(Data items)
########
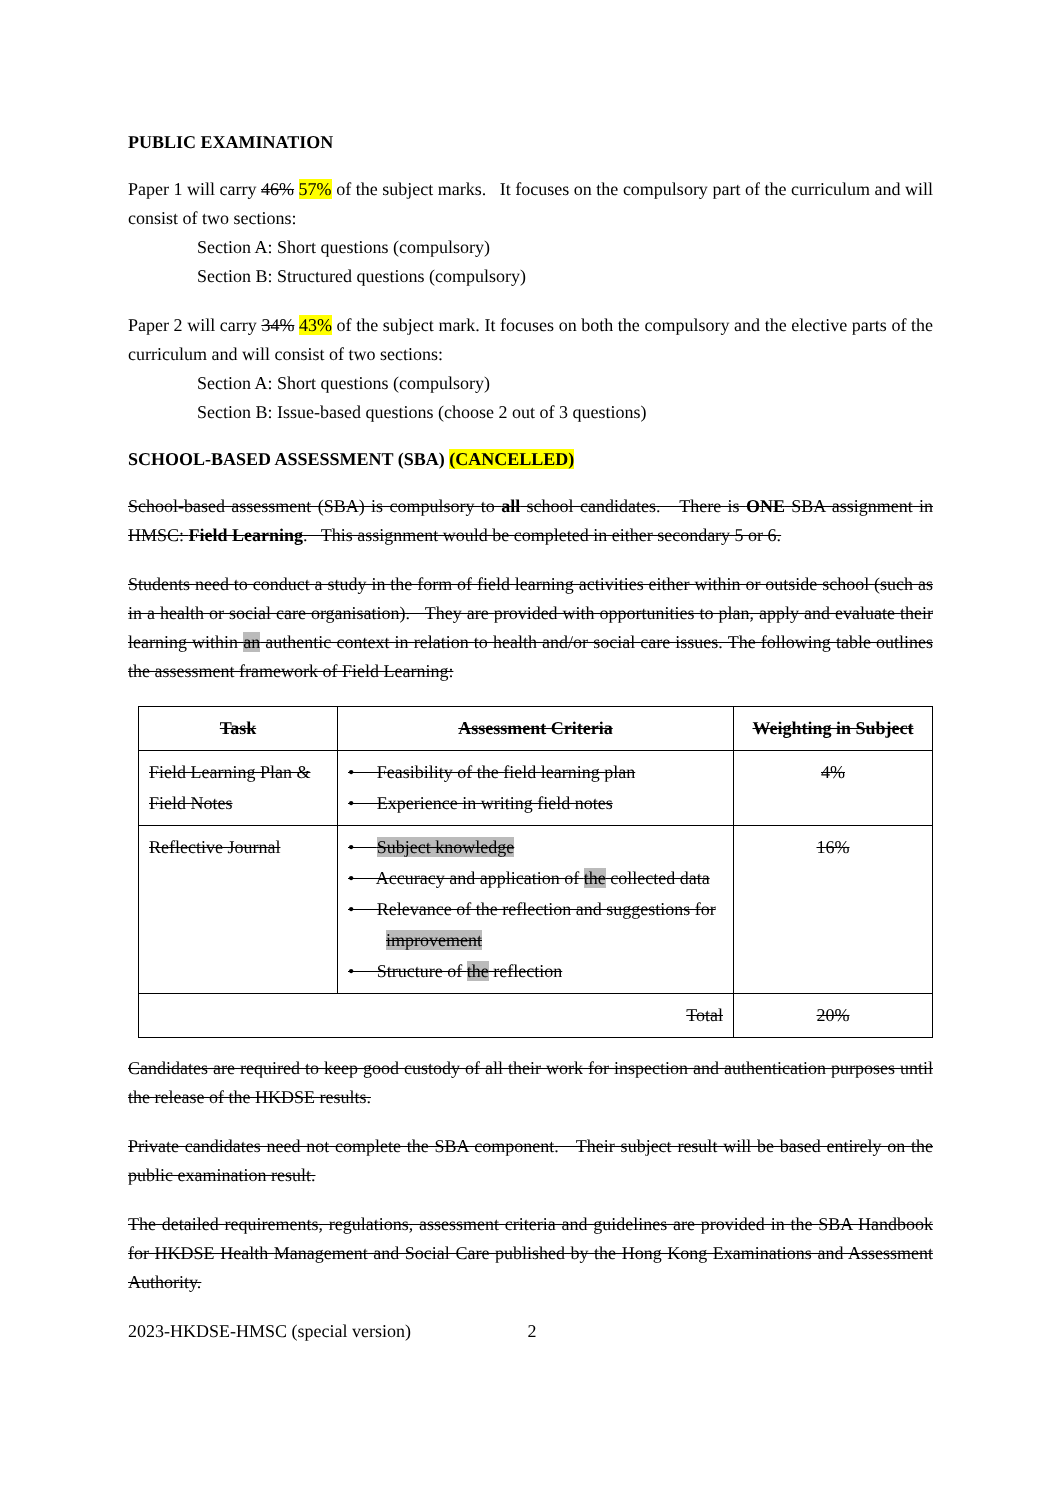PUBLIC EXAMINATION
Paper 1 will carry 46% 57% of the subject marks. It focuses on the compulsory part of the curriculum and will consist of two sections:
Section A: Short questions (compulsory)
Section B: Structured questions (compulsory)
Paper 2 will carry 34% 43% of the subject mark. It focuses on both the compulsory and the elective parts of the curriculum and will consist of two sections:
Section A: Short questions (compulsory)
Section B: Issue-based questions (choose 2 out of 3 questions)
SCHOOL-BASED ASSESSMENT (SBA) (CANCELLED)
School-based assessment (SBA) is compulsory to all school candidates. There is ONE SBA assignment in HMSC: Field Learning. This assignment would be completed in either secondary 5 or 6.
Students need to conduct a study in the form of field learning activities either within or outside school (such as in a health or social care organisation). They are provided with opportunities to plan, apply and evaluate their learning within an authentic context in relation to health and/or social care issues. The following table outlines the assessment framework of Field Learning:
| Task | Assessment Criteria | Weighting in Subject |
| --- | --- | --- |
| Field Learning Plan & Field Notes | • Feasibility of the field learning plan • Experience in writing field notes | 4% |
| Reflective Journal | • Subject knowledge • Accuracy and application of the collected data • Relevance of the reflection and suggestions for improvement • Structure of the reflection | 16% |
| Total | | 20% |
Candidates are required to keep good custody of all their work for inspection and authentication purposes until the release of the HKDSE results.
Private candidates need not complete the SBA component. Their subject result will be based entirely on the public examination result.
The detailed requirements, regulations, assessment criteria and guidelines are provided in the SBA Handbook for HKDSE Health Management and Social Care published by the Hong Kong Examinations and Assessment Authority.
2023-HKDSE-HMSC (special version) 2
########
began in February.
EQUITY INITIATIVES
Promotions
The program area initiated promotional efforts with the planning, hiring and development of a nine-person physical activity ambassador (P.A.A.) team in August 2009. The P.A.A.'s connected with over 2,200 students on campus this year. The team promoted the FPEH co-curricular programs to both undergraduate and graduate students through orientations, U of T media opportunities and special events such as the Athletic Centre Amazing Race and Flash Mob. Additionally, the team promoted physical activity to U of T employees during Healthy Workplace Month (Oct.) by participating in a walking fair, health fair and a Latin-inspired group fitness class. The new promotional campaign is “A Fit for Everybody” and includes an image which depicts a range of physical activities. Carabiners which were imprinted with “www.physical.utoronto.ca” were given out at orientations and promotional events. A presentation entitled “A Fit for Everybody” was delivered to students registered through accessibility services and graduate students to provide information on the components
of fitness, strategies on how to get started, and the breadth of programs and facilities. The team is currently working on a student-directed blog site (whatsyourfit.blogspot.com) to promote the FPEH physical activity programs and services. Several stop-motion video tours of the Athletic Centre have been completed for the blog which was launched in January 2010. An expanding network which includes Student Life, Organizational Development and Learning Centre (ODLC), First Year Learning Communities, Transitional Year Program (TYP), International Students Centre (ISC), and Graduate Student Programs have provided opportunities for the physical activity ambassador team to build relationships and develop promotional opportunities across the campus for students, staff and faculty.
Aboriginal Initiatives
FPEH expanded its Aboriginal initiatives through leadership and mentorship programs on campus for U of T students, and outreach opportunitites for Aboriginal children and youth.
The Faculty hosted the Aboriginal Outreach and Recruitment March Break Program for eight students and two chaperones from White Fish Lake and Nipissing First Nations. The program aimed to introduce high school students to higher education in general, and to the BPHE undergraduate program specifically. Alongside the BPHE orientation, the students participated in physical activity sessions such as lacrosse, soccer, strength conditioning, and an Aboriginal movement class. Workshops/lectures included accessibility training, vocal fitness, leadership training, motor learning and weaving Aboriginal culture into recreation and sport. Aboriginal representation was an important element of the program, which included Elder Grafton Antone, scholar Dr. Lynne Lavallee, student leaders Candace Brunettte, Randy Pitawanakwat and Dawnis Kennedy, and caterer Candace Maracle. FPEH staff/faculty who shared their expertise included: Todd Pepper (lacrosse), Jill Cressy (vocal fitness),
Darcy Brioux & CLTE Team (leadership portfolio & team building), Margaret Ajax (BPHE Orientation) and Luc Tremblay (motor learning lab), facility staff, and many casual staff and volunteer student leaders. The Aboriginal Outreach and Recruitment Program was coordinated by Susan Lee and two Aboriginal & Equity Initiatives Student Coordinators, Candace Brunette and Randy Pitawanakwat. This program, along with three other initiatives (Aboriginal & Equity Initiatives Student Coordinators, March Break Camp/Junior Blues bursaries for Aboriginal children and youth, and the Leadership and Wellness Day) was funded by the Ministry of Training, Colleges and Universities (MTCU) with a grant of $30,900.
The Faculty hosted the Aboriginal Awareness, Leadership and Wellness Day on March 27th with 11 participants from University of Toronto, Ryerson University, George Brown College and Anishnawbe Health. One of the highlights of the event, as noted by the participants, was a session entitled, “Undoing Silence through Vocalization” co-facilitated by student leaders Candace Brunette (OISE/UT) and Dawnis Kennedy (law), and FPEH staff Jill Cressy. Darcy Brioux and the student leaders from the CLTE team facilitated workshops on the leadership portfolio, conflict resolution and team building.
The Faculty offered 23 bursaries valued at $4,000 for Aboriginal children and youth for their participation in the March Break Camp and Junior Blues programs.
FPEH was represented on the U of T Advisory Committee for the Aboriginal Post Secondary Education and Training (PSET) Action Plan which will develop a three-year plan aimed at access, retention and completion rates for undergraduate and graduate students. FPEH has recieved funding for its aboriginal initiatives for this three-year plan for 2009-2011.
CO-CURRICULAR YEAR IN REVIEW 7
########
▶ _Work to be completed_
Please give back, exactly as it stands above, the stretch from the line with "of fitness, strategies" through the line with "FPEH expanded its", and no line outside it.

▶ _Result for this task_
of fitness, strategies on how to get started, and the breadth of programs and facilities. The team is currently working on a student-directed blog site (whatsyourfit.blogspot.com) to promote the FPEH physical activity programs and services. Several stop-motion video tours of the Athletic Centre have been completed for the blog which was launched in January 2010. An expanding network which includes Student Life, Organizational Development and Learning Centre (ODLC), First Year Learning Communities, Transitional Year Program (TYP), International Students Centre (ISC), and Graduate Student Programs have provided opportunities for the physical activity ambassador team to build relationships and develop promotional opportunities across the campus for students, staff and faculty.
Aboriginal Initiatives
FPEH expanded its Aboriginal initiatives through leadership and mentorship programs on campus for U of T students, and outreach opportunitites for Aboriginal children and youth.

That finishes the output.